I agree that there should be more information available to authors about the process (this blog is part of my efforts toward that end).

But we send royalty statements with sales data every six months. That is not what I would call "rarely".

And experience has shown that it's not as simple as passing out a standardized guide to publishing. Books vary a great deal in the way their timeline plays out, and in how much the author is involved.

And we work with many different types of people, with different learning and communication styles. The guide to publishing that would work for you and for your book wouldn't work for other authors and other books--indeed, it would cause MORE confusion and cost us more time in explanation with some authors.
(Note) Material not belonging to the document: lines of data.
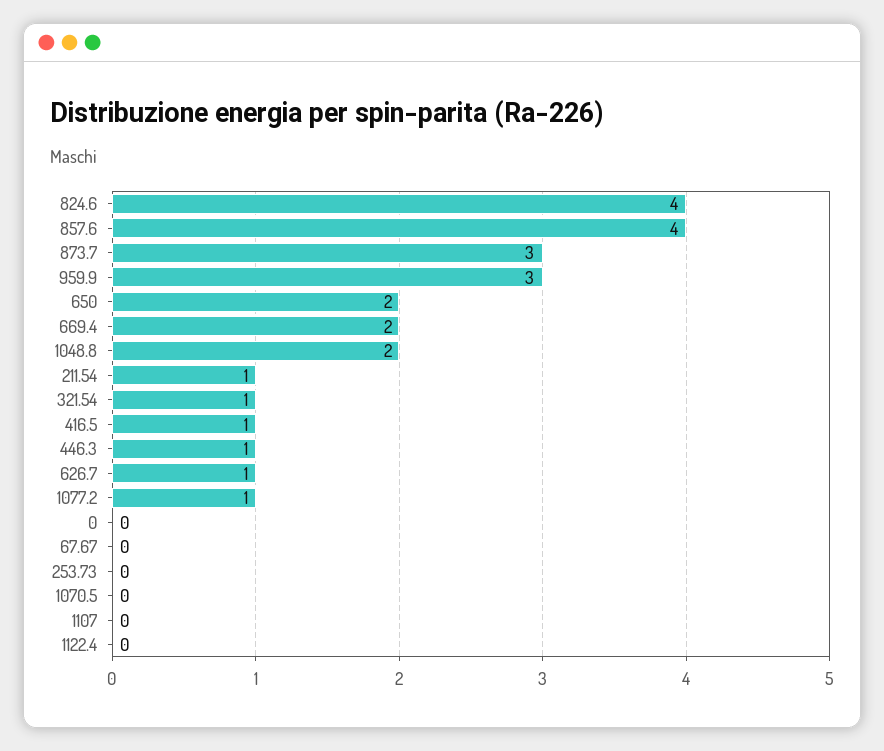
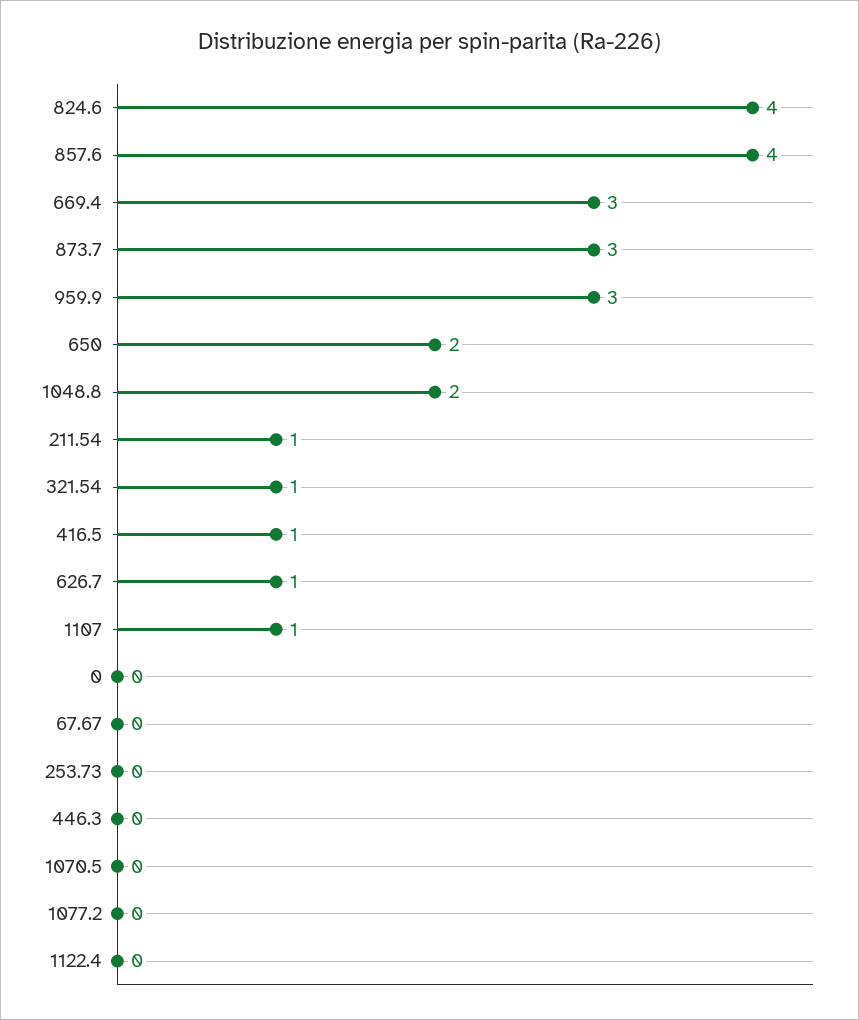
  {
    "824.6": 4,
    "857.6": 4,
    "873.7": 3,
    "959.9": 3,
    "650": 2,
-   "669.4": 2,
+   "669.4": 3,
    "1048.8": 2,
    "211.54": 1,
    "321.54": 1,
    "416.5": 1,
-   "446.3": 1,
+   "446.3": 0,
    "626.7": 1,
-   "1077.2": 1,
+   "1077.2": 0,
    "0": 0,
    "67.67": 0,
    "253.73": 0,
    "1070.5": 0,
-   "1107": 0,
+   "1107": 1,
    "1122.4": 0
  }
Because publishing is such an unpredictable and human process, the only real way for each author to feel they know what's going on at every stage is for them to be able to talk to their editor whenever they like-- the way you can talk to a doctor whenever something's bothering you.

This works for doctors because they can charge you (or your health plan) for the time your questions take. Editors cannot. If authors were willing to pay editors for their time every time they have a question about their books' health, we could work something out.

Failing that, we just have to try to keep you as informed as we can, while making all the other work we do the higher priority. Because it's that work that's paying the publishing house for our time.

I don't mean to sound unsympathetic. I would dearly love to make sure all my authors are as informed and happy as possible. My authors' happiness means a lot to me. The stark fact of the industry, though, is that I will never have the huge amount of time for that that it would require.

emay said...

Well, maybe the problem is that authors are seen as outsiders and nonessential to the process. Imagine if you had to do your job under the same conditions. The designer just doesn't have time to tell you that the sketches have come in, so you don't get any input. The printer can't see any reason why you should check proofs, since it would go so much more smoothly without editors pointing out picky errors. The publisher has a whole publishing company to run and certainly can't find time to tell you which of your books are doing well and which are not.

The reality is that just being in the office means being privy to lots of crucial information that the author, who is at the core of the whole thing and has the most at stake, doesn't know anything about. What a strange way to run an industry!

I'm sorry if I sound like a total jerk. I hugely appreciate your taking the time to answer my question at such length--not to mention taking the time to write this blog. But when I see some of the publishing disasters that come from authors and illustrators being left out of the process (example: a picture book printed with the completely wrong palette because the illustrator didn't get to see the proofs), it kills me. We are all so terrified of offending our editors that we rarely dare to ask what's going on, and certainly never complain. And as a result, editors think there's no problem. But there is.

Editorial Anonymous said...

Well, if you mean that your editor isn't involving you in the publication of your book, then you're working with the wrong people. In the same way that the designer should certainly let me know the sketches have arrived, your editor should be letting you know that the copyedits have come in, and should be sharing the proofs with the artist. Those are both important steps in our respective roles in the process. If that's what you're talking about, you are preaching to the choir.

You don't sound like a jerk. (Let me tell you, some authors are NOT shy about questions AND complaints.) But how your books are doing, more frequently than the information you get every six months in your royalty statements? I don't understand how that information would make a significant difference to how the book does. Whereas supplying that information would make a HUGE difference to how effectively we'd be able to do our jobs.

emay said...

I guess you're right. Maybe I shouldn't lump that in with all the other types of noncommunication.